I also love it when geographical data, in this case average house price data by region, are plotted without a map. If plotted on a map, the relative prices are typically differentiated by color. On this chart, they are encoded in the heights of the columns. Our brains are just not wired to translate color differences into numeric differences so every time we can avoid color scales, we should.

Like Minard's chart, multiple dimensions are comfortably accommodated. The location along the river bank. The north/south orientation of the location. The "width" of a neighborhood.

A minor quibble is with the choice of data series. I wonder if price per square feet would be a better metric. One can also try a relative scale (indexed to the average).

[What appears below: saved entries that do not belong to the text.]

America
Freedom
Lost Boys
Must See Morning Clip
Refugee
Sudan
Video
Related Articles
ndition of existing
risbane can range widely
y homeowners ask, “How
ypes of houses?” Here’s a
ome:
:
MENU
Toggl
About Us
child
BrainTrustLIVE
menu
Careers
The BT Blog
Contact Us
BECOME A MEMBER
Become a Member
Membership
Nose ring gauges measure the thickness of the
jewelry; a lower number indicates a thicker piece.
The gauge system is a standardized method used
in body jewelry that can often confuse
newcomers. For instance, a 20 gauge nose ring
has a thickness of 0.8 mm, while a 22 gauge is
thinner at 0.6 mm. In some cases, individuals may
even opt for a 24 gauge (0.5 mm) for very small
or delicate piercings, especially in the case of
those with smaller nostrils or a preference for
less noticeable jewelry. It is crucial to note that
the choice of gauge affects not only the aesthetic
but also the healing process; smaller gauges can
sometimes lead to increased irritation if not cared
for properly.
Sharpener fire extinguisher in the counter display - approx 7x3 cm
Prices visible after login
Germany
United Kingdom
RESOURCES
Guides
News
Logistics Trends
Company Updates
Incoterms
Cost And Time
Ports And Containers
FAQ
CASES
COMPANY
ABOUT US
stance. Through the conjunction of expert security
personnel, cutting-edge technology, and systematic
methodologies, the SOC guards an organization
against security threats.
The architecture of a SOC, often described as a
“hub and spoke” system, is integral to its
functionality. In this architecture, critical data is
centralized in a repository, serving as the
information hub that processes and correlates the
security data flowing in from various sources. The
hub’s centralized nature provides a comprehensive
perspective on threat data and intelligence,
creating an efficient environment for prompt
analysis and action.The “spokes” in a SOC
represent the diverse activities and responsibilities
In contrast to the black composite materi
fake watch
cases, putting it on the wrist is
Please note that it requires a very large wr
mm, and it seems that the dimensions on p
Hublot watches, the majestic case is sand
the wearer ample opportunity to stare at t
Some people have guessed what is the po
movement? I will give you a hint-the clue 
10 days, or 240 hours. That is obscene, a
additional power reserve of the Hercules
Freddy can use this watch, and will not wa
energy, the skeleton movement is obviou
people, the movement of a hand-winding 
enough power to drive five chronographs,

Poking at the data behind a chart

Reader Jamie D. wasn't very amused by the following chart, from the Freakonomics blog (link):


Jamie summarized his view as follows:

First of all, a quick look of the graph makes you think you're comparing states with helmet laws vs. those w/out helmet laws.  But, upon closer reading, it's actually just a comparison between states that have repealed their helmet laws between 1994 and 2007 and ALL OTHER STATES.  Reading further down it appears that even in the heyday of helmet laws, only 26 states had them.  Thus, the graph is really a comparison between 7 states that repealed the helmet laws in that time period and the other 43 states, 24 of which have never had helmet laws at all.

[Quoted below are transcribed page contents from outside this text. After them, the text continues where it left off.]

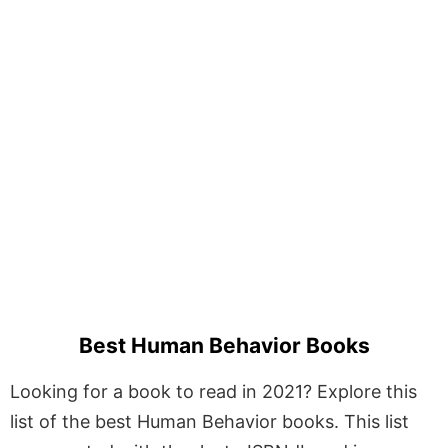
Best Human Behavior Books
Looking for a book to read in 2021? Explore this
list of the best Human Behavior books. This list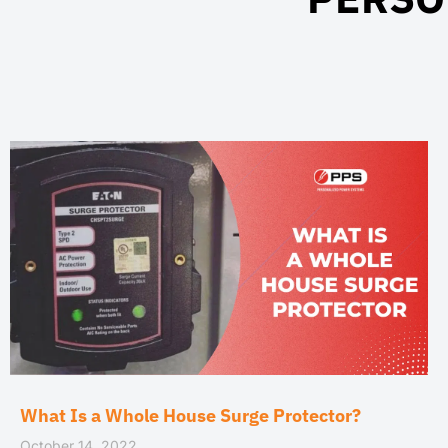
What Is a Whole House Surge Protector?
October 14, 2022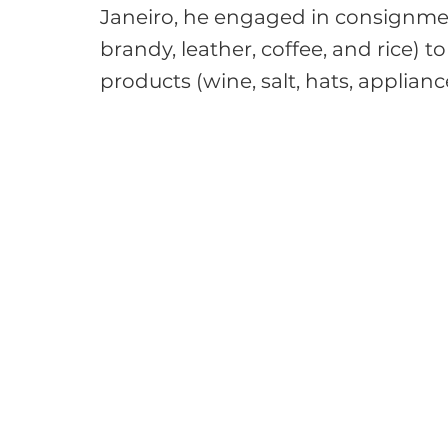
Janeiro, he engaged in consignmen
brandy, leather, coffee, and rice) 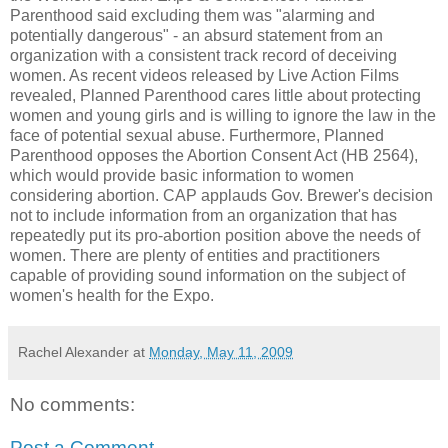
Parenthood said excluding them was "alarming and
potentially dangerous" - an absurd statement from an
organization with a consistent track record of deceiving
women. As recent videos released by Live Action Films
revealed, Planned Parenthood cares little about protecting
women and young girls and is willing to ignore the law in the
face of potential sexual abuse. Furthermore, Planned
Parenthood opposes the Abortion Consent Act (HB 2564),
which would provide basic information to women
considering abortion. CAP applauds Gov. Brewer's decision
not to include information from an organization that has
repeatedly put its pro-abortion position above the needs of
women. There are plenty of entities and practitioners
capable of providing sound information on the subject of
women's health for the Expo.
Rachel Alexander
at
Monday, May 11, 2009
No comments:
Post a Comment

In the Trifecta checkup, this problem surfaces as a disconnect between the question being investigated, and the data used to address the question. (For an explanation of the Trifecta checkup, see this post.)

Further, Jamie asked:

More importantly from a graphical perception point of view: the horizontal axis identifies itself as "years relative to repeal."  While that time horizon makes sense with respect to the repeal states (in light green), it is not clear at all what "year relative to repeal" means in the 43 states that did not have a helmet law repeal during the time at issue (the dark green).  This might be further explained in the book (which I don't have), but even if does, the chart is misleading and not helpful in explaining data (which is its raison d'être.)

Aligning the data to a particular event (like the repeal of a particular law) is typically a very smart thing to do... and it belongs to one of many statistical adjustments that make perfect sense, like the seasonal adjustments of economic data (link). But here, as Jamie pointed out, in the "control" group in which states did not repeal the helmet laws, it isn't clear what should be the "anchor" year (time = 0).

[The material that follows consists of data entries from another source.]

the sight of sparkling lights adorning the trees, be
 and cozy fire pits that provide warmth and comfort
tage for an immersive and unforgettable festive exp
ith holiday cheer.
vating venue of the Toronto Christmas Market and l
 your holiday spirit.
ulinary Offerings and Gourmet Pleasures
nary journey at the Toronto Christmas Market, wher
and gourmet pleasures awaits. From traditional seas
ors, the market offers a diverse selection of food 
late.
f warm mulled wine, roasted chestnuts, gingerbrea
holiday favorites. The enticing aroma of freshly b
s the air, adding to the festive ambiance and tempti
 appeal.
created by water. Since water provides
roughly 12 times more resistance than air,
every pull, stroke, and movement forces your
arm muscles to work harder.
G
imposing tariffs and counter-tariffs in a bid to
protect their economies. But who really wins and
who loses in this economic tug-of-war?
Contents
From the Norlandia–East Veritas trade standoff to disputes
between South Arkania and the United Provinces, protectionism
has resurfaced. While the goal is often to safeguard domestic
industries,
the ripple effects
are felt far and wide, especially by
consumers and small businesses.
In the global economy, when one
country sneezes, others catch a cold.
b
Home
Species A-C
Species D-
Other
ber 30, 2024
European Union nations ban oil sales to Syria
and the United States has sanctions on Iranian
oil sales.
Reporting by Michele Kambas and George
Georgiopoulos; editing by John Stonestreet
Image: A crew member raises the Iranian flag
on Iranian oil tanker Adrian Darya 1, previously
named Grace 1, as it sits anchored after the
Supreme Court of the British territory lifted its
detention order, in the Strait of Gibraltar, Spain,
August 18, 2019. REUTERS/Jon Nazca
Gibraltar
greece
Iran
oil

At a more abstract level, the designer is working with a dataset with four dimensions: the state, the year, the status of the helmet law within a state, and the organ donation rate. The data can be arranged as a 50-row, 4-column table.

The first issue has to do with the values in the third column (status of the helmet law). It would be a mistake to positively identify the states that have repealed the law as "repeal states", and then by default label all the rest as "non-repeal states". Instead, there should be three levels: repeal states, non-repeal states, and no-helmet-law states. I'd then plot three lines instead of two.

The second issue arises when the designer tries to transform the second column, from actual years (2000, 2001, etc.) to relative years (anchor year = 0, and other years go +1, +2 and -1, -2, etc.). At some point, she would need to make an explicit decision of how to create "relative years" for the non-repeal and no-helmet-law states.


One other problem with this chart is not starting the vertical axis from zero when they are drawing attention to the area under the lines, and not the levels of the lines themselves. If they use a line chart instead, the start-at-zero rule is not as important.

I'll skip the critique of the overall plan of this Freakonomics analysis as I already wrote much about that (with Andrew Gelman). See our article here.